It’s YA Clue! The End.
For some reason my editor didn’t think my first draft review of this book (see above) was long enough. So I’m going to take another stab at reviewing In the Hall with the Knife by Diana Peterfreund.
First, I want to take you back in time. No, we won’t need a DeLorean but we will need Christopher Lloyd.
I wouldn’t discover this for another five years, but in 1985 a totally bonkers film based on a board game with an all-star cast was getting mixed reviews. Critics didn’t understand at the time that they were witnessing cinematic gold; gold my family and I would watch repeatedly over the years to the point it became a family tradition.
I’m talking about the movie Clue. It takes the characters and layout from the board game and re-imagines it as a 1950s-era dinner party-turned-murder mystery. Thrills, chills, puns, and innuendo are all served up on a platter of physical comedy. While this might not sound amazing to you, it captured my heart and mind in a way that no other media has ever been able to do.
Author Diana Peterfreund had a similar backstory and relationship with the film. She gives a great shout-out in the book’s acknowledgements:
Finally, my eternal devotion to anyone even marginally involved with the beloved 1985 classic movie, as well as my parents, who thought nothing of letting us bring along our battered VHS tape of Clue on every road trip growing up. I could know a foreign language: instead I know that movie’s script by heart.
Same, girl.

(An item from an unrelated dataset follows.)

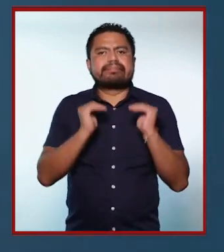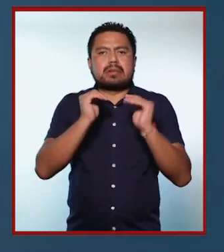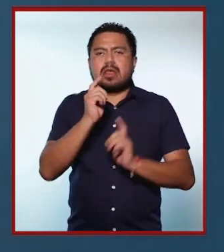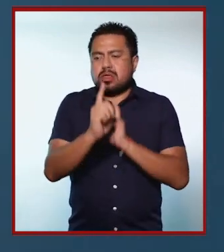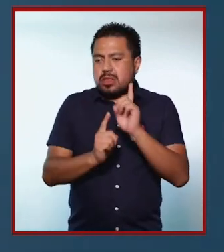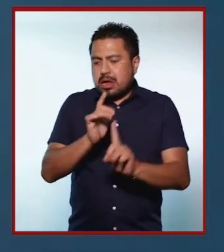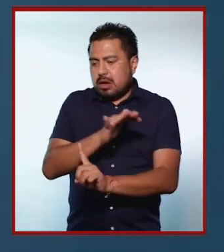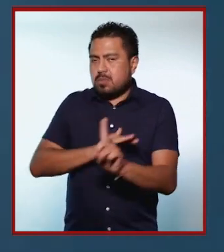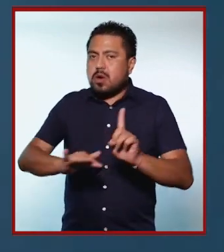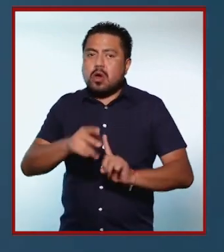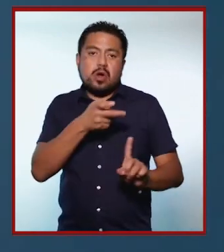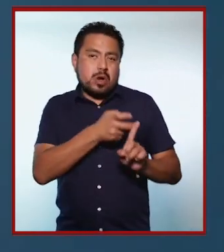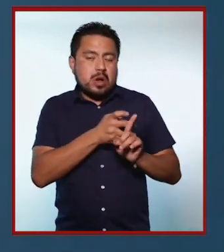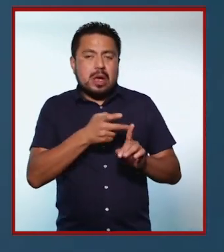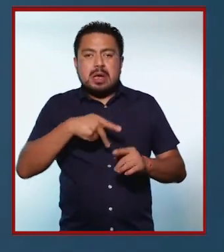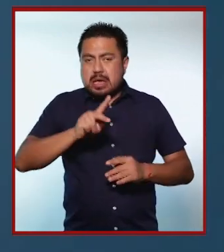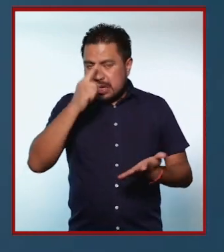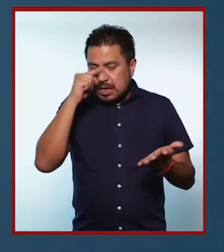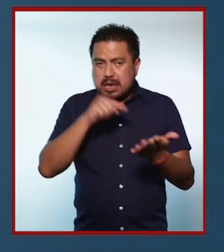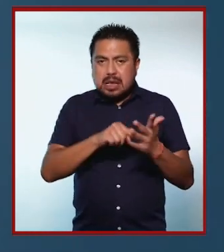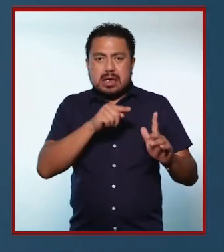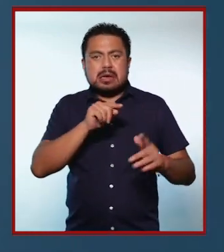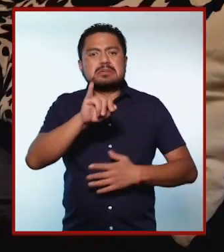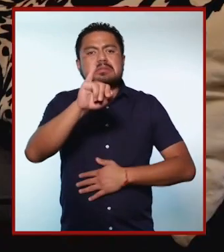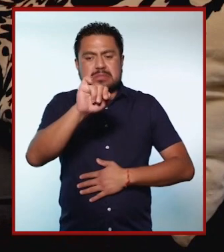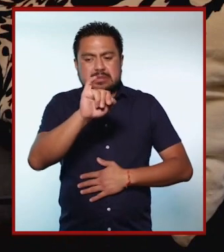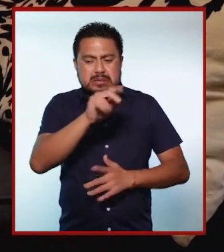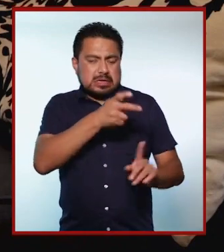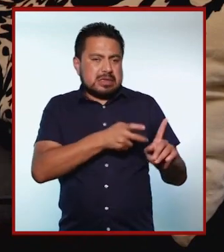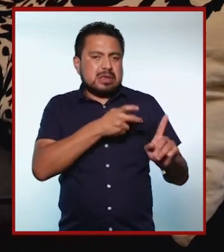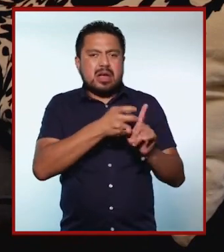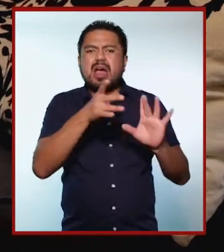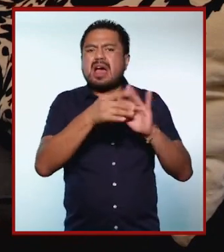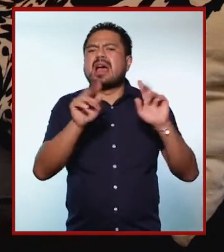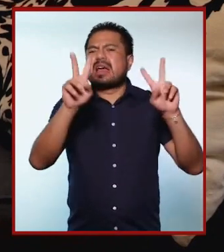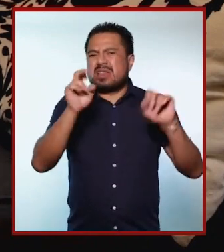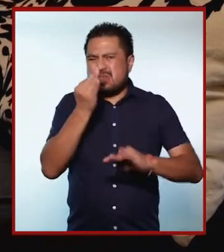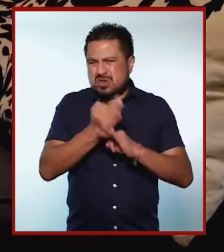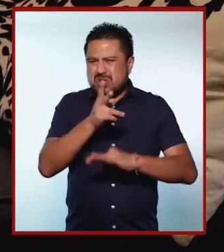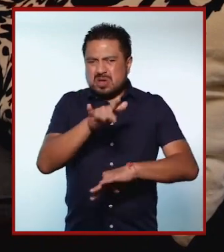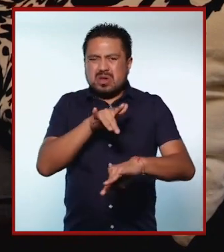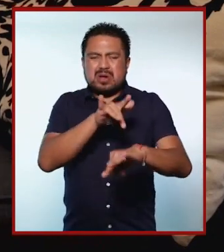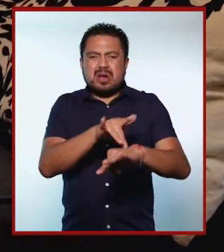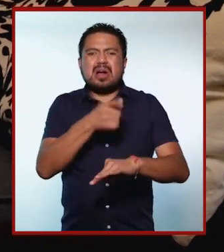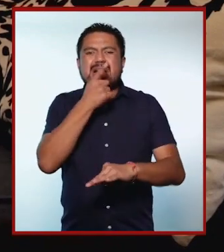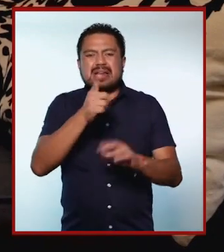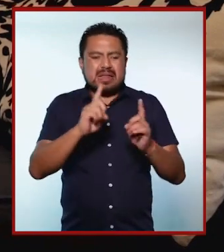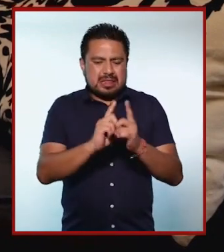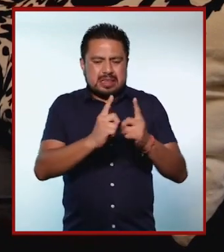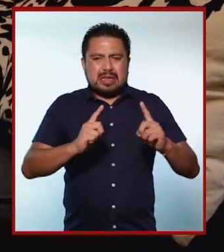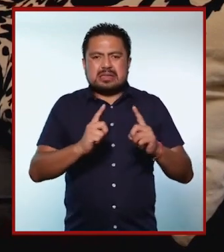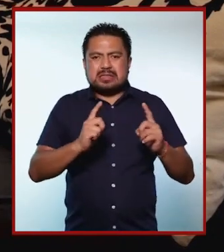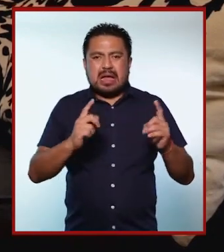en el ámbito del deporte, ¿no? Entonces, creo que... Y justo hablando de este tema que decías del desarrollo, de la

Same.
If you have a similar love for the film, you will appreciate the 5-6 subtle references I spotted in the text of In the Hall with the Knife. But rest assured that no knowledge of the film is required in order to enjoy what I’ve told friends is “a delightful murderous romp through a flooded and frozen Maine boarding school campus.”
Scarlet, Mustard, Green, Peacock, Plum, and Orchid are students at Blackbrook Academy, an elite, secluded boarding school in the wilds of Maine. It’s winter break and they are among the handful of students unlucky enough to be on campus when the storm of the century strikes. Flooding has wiped out the bridge to the mainland, making escape impossible. Flooding has also systematically invaded most of the buildings on campus until there’s only one place left for everyone to try to survive until help arrives: Tudor House.
Tudor House was once a home for wayward girls or some such nonsense. It housed teenage girls who somehow didn’t fit the norms established by society; in some cases they were accused of crimes and sent to Tudor House to be “reformed.” When Blackbrook went co-ed, they acquired Tudor House to serve as the first girls’ dormitory. For decades Mrs. White has served as Tudor House’s proctor and chaperone.
When it becomes clear that help isn’t coming, or is at least a ways off, the group of students, Mrs. White, Headmaster Boddy, and the school’s caretaker work to weather-proof the old mansion as much as possible while keeping spirits up and learning to get along.
But just as secrets are shared and trust is starting to form tentative bonds, tragedy strikes: Headmaster Boddy is found dead. At first most people try to convince themselves it was a suicide: he must have stabbed himself to death. The school’s caretaker leaves to get help, but Green is the only one who sees the absurdity of ruling his death a suicide and tries to convince the others that it’s definitely murder and the police are needed more urgently than ever.
Who murdered Headmaster Boddy? Was it Beth “Peacock” Picah, Orchid McKee, Vaughn Green, Sam “Mustard” Maestor, Finn Plum, or Scarlet Mistry? All we know for certain is he was killed in the hall, with the knife.
Trapped in a rambling old mansion with a sordid history (and wait–is that a secret passage?) during a brutal winter storm, will anyone survive to tell the police whodunnit?